Thermodynamic properties of moisture sorption in pullulan-sodium alginate based edible films

- Hydrophilic group -COO−Na+ was more easily exposure than the hydrophilic group -OH at high aw.
- Microstructures of all films were stable and did not suffer from any changes during moisture sorption within the tested temperature range.
- Moisture sorption process in pure pullulan films was non-spontaneous, whereas that process occurred spontaneous in alginate and blend films.

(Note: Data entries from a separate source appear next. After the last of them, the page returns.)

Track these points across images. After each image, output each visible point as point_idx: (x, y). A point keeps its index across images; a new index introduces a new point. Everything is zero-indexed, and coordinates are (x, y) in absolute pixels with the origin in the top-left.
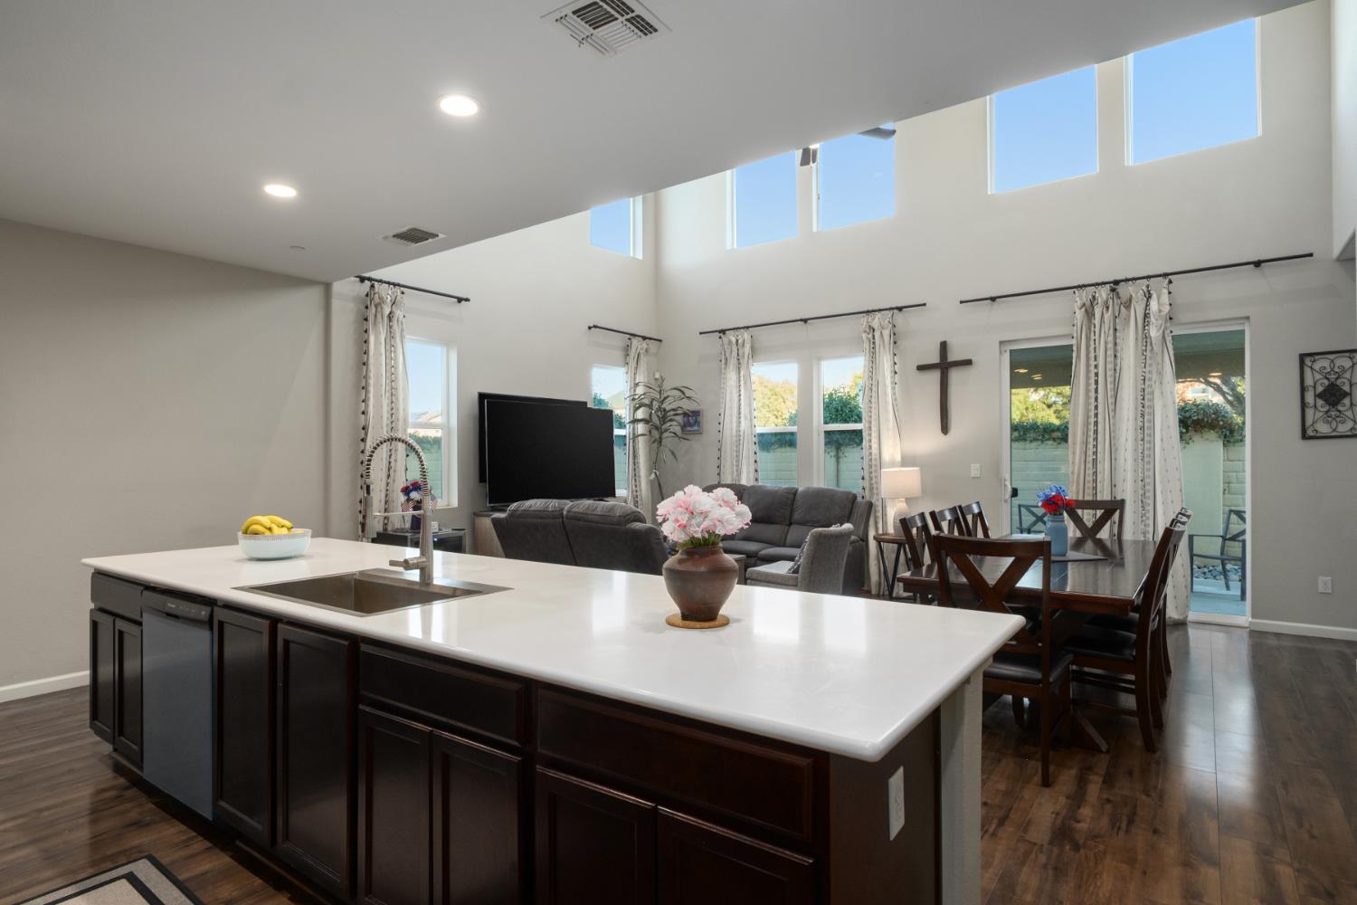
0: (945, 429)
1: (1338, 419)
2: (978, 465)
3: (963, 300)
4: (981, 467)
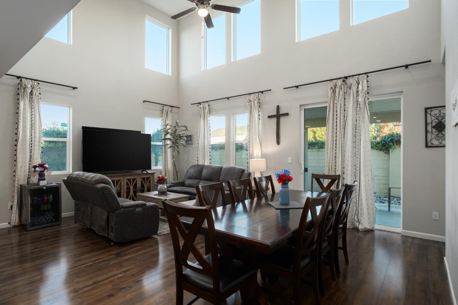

Moisture sorption isotherms of pure pullulan, alginate and blend films were determined using the gravimetric method at 25, 35 and 45 °C. The five-parameter Guggenheim-Anderson-de Boer (GAB) model was used to fit the isotherm data from the experiments by nonlinear regression. Additionally, the experimental data were used to determine the thermodynamic parameters for pullulan-alginate based films. Net isosteric heat values for the films decreased exponentially with increasing moisture content, and approached to zero after around 0.25 g/H2O g dry basis. Pure pullulan films exhibited lowest differential entropy values at a high moisture content range, whereas pure alginate films showed the lowest differential entropy values with increasing moisture content from 0.05 to 0.17 g/H2O g dry basis. Net integral entropy values for pullulan, alginate and blend films were observed to decrease to each minimum value, and then increase with moisture content increases. Moreover, according to the enthalpy-entropy compensation theory, the sorption mechanism for all tested films was enthalpy-controlled. The thermodynamic information obtained from this study is essential for designing equipment and standardized drying process for pullulan-sodium alginate based edible films.